Não conseguimos sair do ninho antes dos 30 e, se saímos, sujeitamo-nos a
partilhar casa com desconhecidos com quem podemos ter a sorte de criar
relações de confiança, num totoloto de probabilidades. Acumulamos dois
ou três empregos, queimando um número absurdo de horas de trabalho por
dia, para evitar ter a corda ao pescoço. Muitos de nós têm vínculos
precários, o que significa que nunca sabem quanto e quando vão receber.
Uma despesa de que não estávamos à espera pode comprometer uma visita à
família, que não vemos há semanas porque somos trabalhadores deslocados.

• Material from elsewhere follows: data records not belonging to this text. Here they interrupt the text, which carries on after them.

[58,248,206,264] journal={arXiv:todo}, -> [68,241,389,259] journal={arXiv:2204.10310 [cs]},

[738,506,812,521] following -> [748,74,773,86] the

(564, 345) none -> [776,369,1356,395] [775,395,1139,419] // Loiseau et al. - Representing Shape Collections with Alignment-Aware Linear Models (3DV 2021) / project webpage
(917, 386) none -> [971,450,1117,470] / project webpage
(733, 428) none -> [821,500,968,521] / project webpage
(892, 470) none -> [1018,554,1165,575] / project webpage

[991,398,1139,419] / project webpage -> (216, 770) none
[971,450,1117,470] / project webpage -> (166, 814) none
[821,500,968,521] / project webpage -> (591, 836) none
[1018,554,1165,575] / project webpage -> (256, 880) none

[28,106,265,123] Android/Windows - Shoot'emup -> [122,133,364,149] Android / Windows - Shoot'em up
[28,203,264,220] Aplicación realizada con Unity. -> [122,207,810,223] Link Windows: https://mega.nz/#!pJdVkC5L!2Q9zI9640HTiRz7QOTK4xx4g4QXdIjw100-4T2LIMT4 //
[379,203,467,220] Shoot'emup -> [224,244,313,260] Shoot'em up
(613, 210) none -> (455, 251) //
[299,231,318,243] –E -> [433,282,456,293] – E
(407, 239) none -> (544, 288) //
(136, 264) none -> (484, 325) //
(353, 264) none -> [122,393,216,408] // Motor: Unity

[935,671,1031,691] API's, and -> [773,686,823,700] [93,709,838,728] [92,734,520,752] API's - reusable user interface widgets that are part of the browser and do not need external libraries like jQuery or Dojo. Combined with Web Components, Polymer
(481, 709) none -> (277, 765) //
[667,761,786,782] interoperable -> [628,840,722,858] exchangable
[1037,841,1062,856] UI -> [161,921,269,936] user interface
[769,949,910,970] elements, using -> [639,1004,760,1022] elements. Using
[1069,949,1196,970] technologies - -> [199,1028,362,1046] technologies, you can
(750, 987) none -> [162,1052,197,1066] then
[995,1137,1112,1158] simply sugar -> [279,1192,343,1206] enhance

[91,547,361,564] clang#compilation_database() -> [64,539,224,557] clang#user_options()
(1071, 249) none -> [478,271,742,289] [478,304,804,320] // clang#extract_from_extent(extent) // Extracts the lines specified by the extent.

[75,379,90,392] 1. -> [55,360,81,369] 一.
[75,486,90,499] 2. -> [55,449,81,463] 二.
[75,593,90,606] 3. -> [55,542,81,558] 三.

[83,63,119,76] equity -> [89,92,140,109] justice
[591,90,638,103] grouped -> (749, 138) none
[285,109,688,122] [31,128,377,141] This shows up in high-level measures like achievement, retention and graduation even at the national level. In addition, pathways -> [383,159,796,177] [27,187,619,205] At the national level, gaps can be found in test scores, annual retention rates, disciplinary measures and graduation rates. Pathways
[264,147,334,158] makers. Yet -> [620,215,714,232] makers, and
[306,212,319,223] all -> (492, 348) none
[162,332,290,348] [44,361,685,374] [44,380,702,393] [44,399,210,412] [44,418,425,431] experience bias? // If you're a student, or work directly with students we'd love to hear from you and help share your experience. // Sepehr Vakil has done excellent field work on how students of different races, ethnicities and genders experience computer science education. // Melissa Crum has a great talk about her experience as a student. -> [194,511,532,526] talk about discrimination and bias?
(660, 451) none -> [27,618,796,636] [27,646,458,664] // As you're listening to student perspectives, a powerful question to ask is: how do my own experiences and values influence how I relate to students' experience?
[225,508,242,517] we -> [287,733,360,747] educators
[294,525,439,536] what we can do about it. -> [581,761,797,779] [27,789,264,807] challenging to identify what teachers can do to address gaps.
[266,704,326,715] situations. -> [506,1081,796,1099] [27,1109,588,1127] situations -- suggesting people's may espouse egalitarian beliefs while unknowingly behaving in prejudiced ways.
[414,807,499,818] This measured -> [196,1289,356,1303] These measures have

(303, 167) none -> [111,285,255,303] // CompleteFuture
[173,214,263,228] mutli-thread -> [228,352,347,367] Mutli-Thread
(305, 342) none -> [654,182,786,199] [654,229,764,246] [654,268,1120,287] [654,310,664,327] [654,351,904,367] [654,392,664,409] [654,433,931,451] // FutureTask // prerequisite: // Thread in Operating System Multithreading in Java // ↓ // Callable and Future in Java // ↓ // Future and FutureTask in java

Vivemos num dos países da União Europeia com menor taxa de natalidade,
mas vamos adiando ter filhos à espera de estabilidade. Grande parte de
nós já se convenceu de que dificilmente terá casa própria. Vivemos
forçosamente o “carpe diem” porque, na verdade, não temos outra solução a
não ser viver um dia de cada vez.
Para muitos, a enumeração pode
ser um chorrilho de lamentos. Pode parecer mais do mesmo, mas não é.
Apesar de tudo, somos jovens inconformados e com rasgo. Numa altura em
que há um novo Governo que nos pisca o olho com uma mão-cheia de
medidas, entre as quais a isenção do IMT e a garantia de financiamento a
100% na compra de casa, e que até entregou a uma millennial o
recém-criado Ministério da Juventude e da Modernização, temos de
aproveitar a janela de oportunidade. De facto, e citando o
primeiro-ministro, “queremos construir em Portugal o nosso projeto de
vida”. Convém é que seja enquanto ainda somos jovens.